Angola is the third African nation to sign the accords, after Rwanda and Nigeria, which joined in December 2022 during the US-Africa Leaders Summit.
Photo credit: NASA

Angola has signed the Artemis Accords, led by the United States, marking a significant step in fostering best practices for space exploration. This makes Angola the third African nation to align with the principles outlined in the Artemis Accords.

The signing took place during the visit of Angola’s president, João Lourenço, to the White House to meet with President Joe Biden.

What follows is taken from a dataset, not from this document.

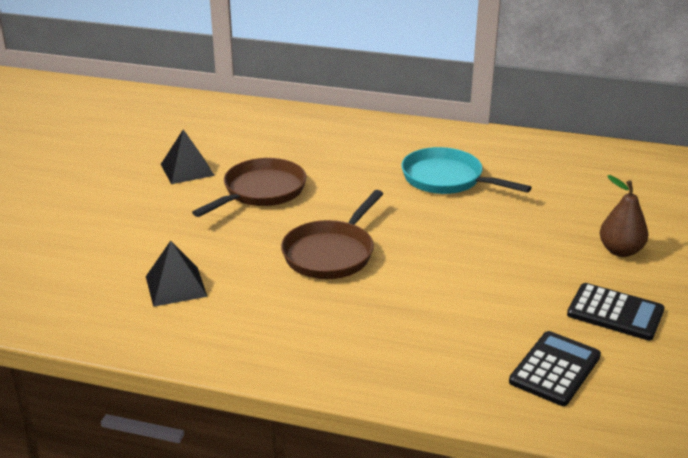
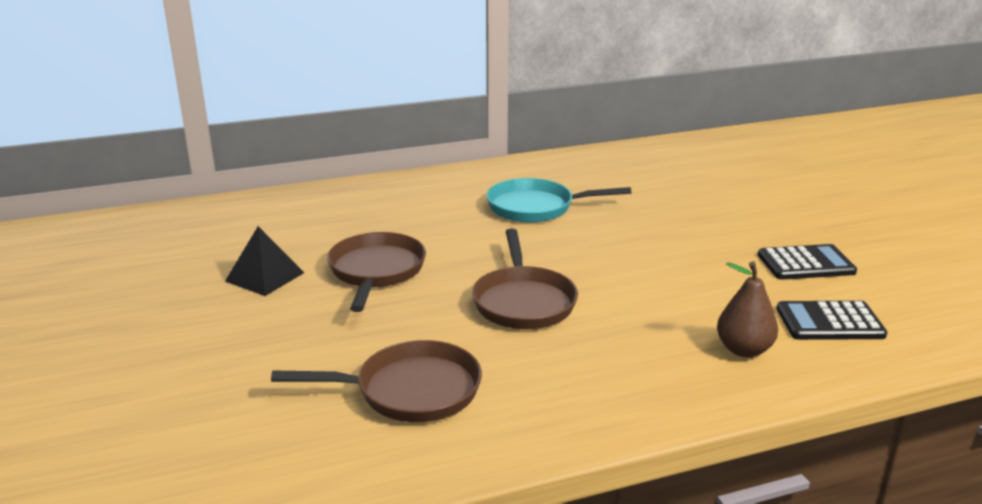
camera: 35 degrees left, 5 degrees down
(176, 286) = (410, 391): black pyramid -> brown pan
(555, 369) = (829, 322): black calculator -> black calculator turned 90 degrees counterclockwise
(620, 251) = (743, 218): brown pear -> brown pear (743, 350)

The Artemis Accords, initiated in 2020 by NASA in collaboration with the US Department of State and seven other original signatories, provide a practical framework for nations involved in space exploration cooperation, particularly those engaged in NASA’s Artemis programme.

These Accords establish a set of principles that guide collaboration and reinforce key obligations outlined in the 1967 Outer Space Treaty. Additionally, they strengthen commitments to the Registration Convention, the Rescue and Return Agreement, and uphold best practices and norms of responsible behaviour. This includes the public release of scientific data, aligning with NASA and its partners’ dedication to transparency and responsible space exploration.

Originally signed by eight nations, the Artemis Accords have seen ongoing discussions among signatories on effective implementation strategies. Angola’s recent endorsement reflects a growing international interest in joining this collaborative effort.

As more countries are anticipated to sign the Artemis Accords in the coming months and years, NASA continues its collaboration with global partners to establish a future in space that is safe, peaceful, and prosperous.